MAKASSAR, BUKAMATA -- Sebulan pasca pengungkapan perkara narkotika besar dengan berat 13,8 Kg oleh Direktorat Reserse Narkoba (Ditresnarkoba) Polda Sulsel, hingga kini perkara tersebut tak kunjung di tahap dua.
Pihak Kejaksaan Tinggi Sulsel sendiri mengatakan, Surat Perintah Dimulainya Penyidikan (SPDP) perkara tersebut baru diterima Oktober pekan lalu.
"Baru kami pekan lalu, Senin kalau tidak salah," Ujar Kasi penerangan Hukum, Kejati Sulsel, Kamis (22/10/2020).
Kemungkinan besar kata Idil, penyidik Kepolisian masih berupaya membongkar perkara besar tersebut.

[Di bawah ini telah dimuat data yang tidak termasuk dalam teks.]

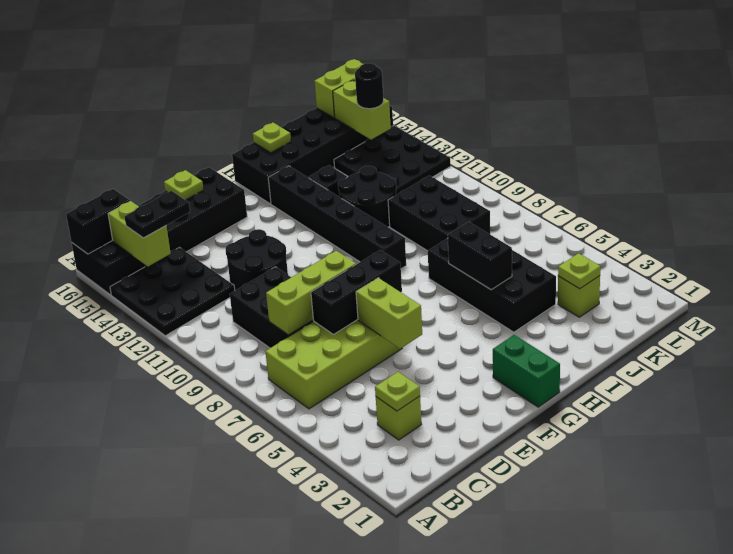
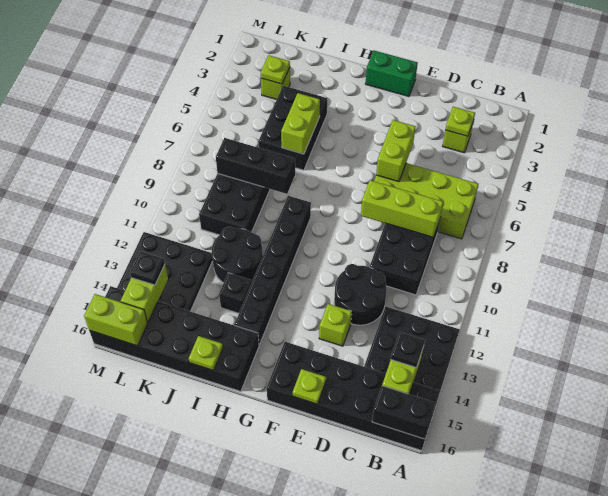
black 1x2 plate [125,191,190,238] -> black 1x1 plate [391,332,425,368]
black 1x3 brick [311,250,402,334] -> black 1x3 brick moved to [216,138,295,194]
none -> lime 1x1 brick [319,304,352,346]
green 1x2 brick [493,335,560,407] -> green 1x2 brick turned to [366,51,418,96]
black 2x4 brick [428,238,556,332] -> black 2x3 brick [258,86,327,170]
black 1x2 brick [448,222,512,290] -> lime 1x2 brick [281,93,320,154]
black 1x1 round brick [355,63,384,109] -> black 1x1 plate [130,251,165,285]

Sementara itu, Direktur Ditresnarkoba Polda Sulsel, Kombes Pol Hermawan membenarkan, perkara pengungkapan 13,8 Kg narkoba berbagai jenis itu sementara didalami dan meski pihaknya sendiri sudah mengamankan empat orang tersangka.
Hermawan mengatakan, pihaknya masih melakukan pengembangan tersangka-tersangka lain dan jaringannya. Sebab besar kemungkinan masih ada jaringan lainnya.
"Pasti kita melakukan pengembangan kasus itu. Itu dilakukan untuk mencari jaringan lain diatasnya atau bandar besarnya," ungkap Hermawan.
Hermawan menyebut, untuk tersangka yang berhasil ditangkap dalam kasus itu, masing-masing adalah M Albi Farid, Achmad Toto, Andi Zaldy Mansyur, dan Munadjid Muchtar alias Najid kini sementara pemberkasan oleh penyidik.
Ia membenarkan Surat Pemberitahuan Dimulainya Penyidikan (SPDP) memang sudah dikirim ke Kejasaan Tinggi Sulsel.
"SPDP-nya sudah kita kirim pekan lalu. Kita juga sementara melakukan pemberkasan," ungkap perwira Polri tiga bunga ini.
Sebelumnya, Polda Sulsel berhasil menggagalkan peredaran 13,8 Kg sabu dan 2.900 pil ekstasi. Barang bukti disita rangkaian pengungkapan yang berlangsung selama empat hari.
Selain barang bukti, polisi berhasil mengamankan empat orang pelaku. Pelaku pertama yang berhasil diamankan M Albi Farid. Dia diamankan pada Minggu 20 September di sebuah indekos yang berada di Jl Bontosunggu, Kecamatan Tamalate, Kota Makassar.
Dari tangan M Albi Farid, polisi berhasil mengamankan satu saset narkoba berisi 8 butir pil ekstasi berwarna biru dengan gambar mirip logo klub sepakbola. Pelaku menyembunyikannya di dalam bungkus rokok.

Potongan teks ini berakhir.